Noch etwas Zweites ärgert ihn: „An viele große Bäume, die eigentlich weg müssten, kam der Harvester gar nicht heran. Oder sie waren so groß und ihre Kronen so schwer, dass der Fahrer Angst hatte, der Harvester könnte umkippen.“ Das möchte die Stadt so nicht stehen lassen: „Ein Harvester kann Bäume bis 2,5 Tonnen bewältigen. Das Argument trifft somit nicht zu“, erklärt Stefanie Stirnweiß von der Abteilung Stadtmarketing und Kommunikation.

„Die Rückeschneisen sind Schneisen, die seit der Anlage der Baumbestände genutzt werden. Die seinerzeit gesetzten Abstände entsprechen nicht mehr heutigen Normen, weshalb dann Einzelbäume später mittels Einzelfällung noch herausgeholt werden müssen“, so Stirnweiß weiter. Die Arbeiten seien dringend notwendig gewesen. Denn gerade im Hinblick auf den Erholungscharakter wurde der Papenberg lange von Fällungen verschont. Nun habe der Bestand ein solches Alter erreicht gehabt, dass das Holz in absehbarer Zeit nicht mehr verwertbar gewesen wäre.
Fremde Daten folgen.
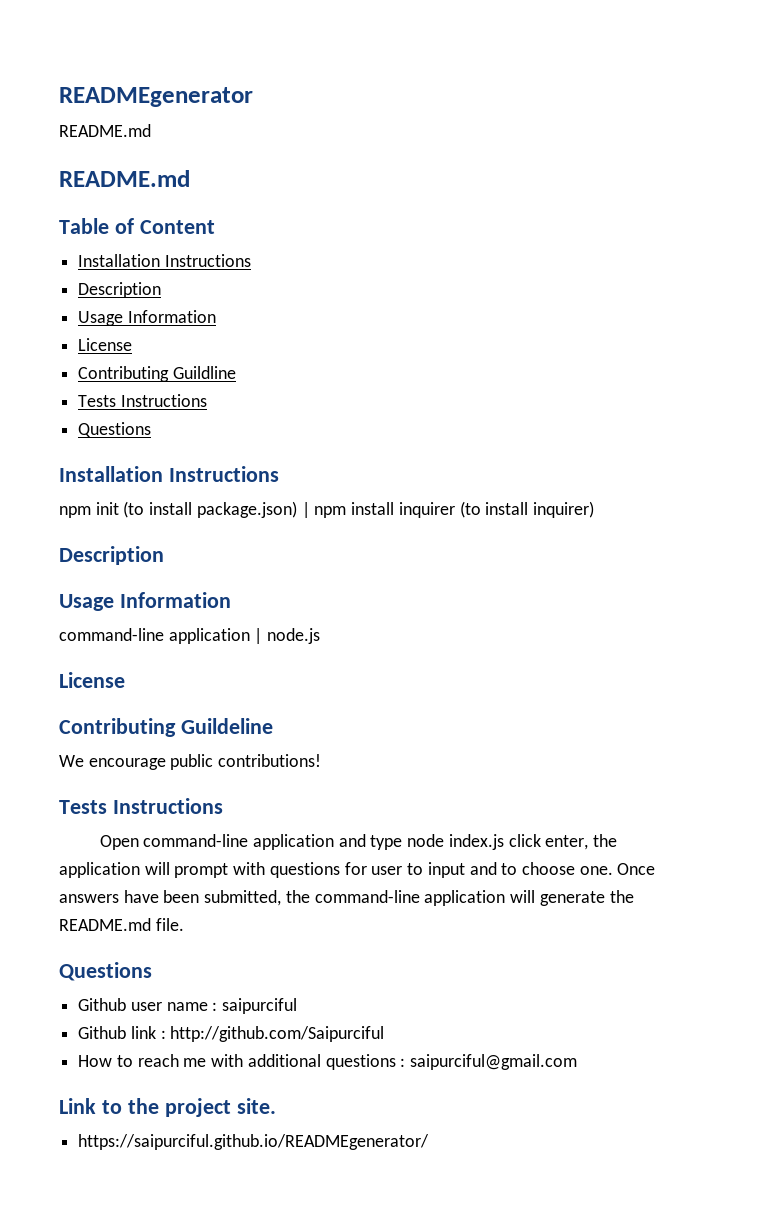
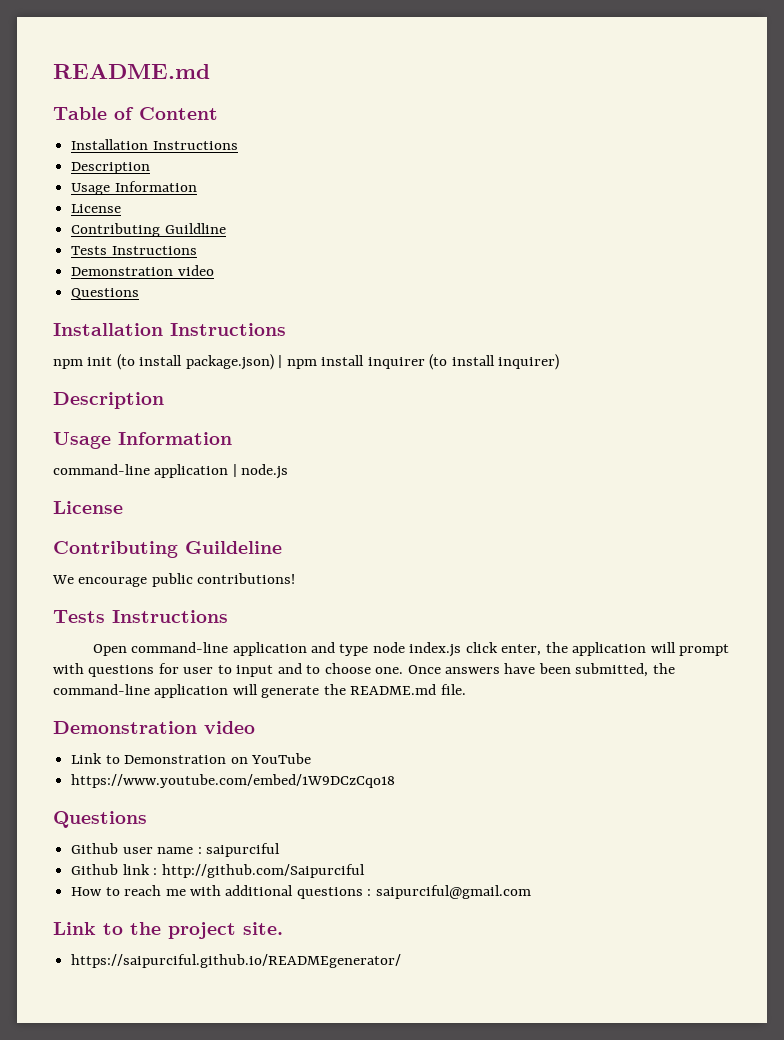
[59,87,253,107] [59,124,151,137] READMEgenerator // README.md // -> (53, 71) none
(207, 400) none -> [71,265,214,276] // Demonstration video
(184, 924) none -> [53,721,255,734] [71,753,311,764] [71,774,396,788] // Demonstration video // Link to Demonstration on YouTube // https://www.youtube.com/embed/1W9DCzCqo18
„Forstwirtschaft ist aber nun mal auch ein Wirtschaftszweig für die Stadt, die in der Region über den größten Stadtwald verfügt“, erläutert Stefanie Stirnweiß. „Der Stadtrat war in die Entscheidungsfindung zur Fällung der Bäume eingebunden.“ Dass die Schneisen nach den Fällarbeiten zunächst einen „wüsten Anblick“ böten, sei normal, da die Kronen liegen blieben und „dem natürlichen Kreislauf überlassen“ würden. „Binnen einer Vegetationsperiode erholt sich die Natur, das Material wird zersetzt und es wächst neues Grün nach“, so Stirnweiß.

Der Volksstimme-Leser verweist jedoch auch auf den Bund für Umwelt und Naturschutz Deutschland (BUND). Dieser hat sich bereits mehrfach mit dem Einsatz von Harvestern beschäftigt.

Wie Magnus J. K. Wessel, Leiter Naturschutzpolitik und -koordination beim BUND, erklärt, nehme der Einsatz von Maschinen in der Forstwirtschaft generell zu, um Personalkosten zu sparen. „Nicht immer geschieht das zum Wohl des Waldes“, führt Wessel aus. Vor allem der Waldboden könne durch den Einsatz von Harvestern geschädigt werden. Denn die Maschinen haben oft ein enormes Gewicht. „Der Waldboden ist jedoch das Kapital der Wälder. Er enthält nicht nur Nährstoffe, sondern speichert auch Wasser, Kohlenstoff und sorgt schließlich für die Standfestigkeit der Waldbäume. Waldböden können nur dann ihre Aufgabe übernehmen, wenn sie nicht freigelegt oder verdichtet sind“, so Magnus J. K. Wessel weiter.

Stefanie Stirnweiß erklärt jedoch, dass auch die Stadt aus wirtschaftlichen Gründen auf den Einsatz von Harvestern angewiesen sei. Darüber hinaus seien die Maschinen auf den Waldboden abgestimmt. „Gewisse Schäden sind nicht zu vermeiden. Aber die Bearbeitungszyklen sind sehr lang, so dass sich der Boden in der Zwischenzeit wieder erholen kann“, berichtet Stirnweiß. Auf dem Papenberg sei zum ersten Mal ein Harvester im Einsatz gewesen.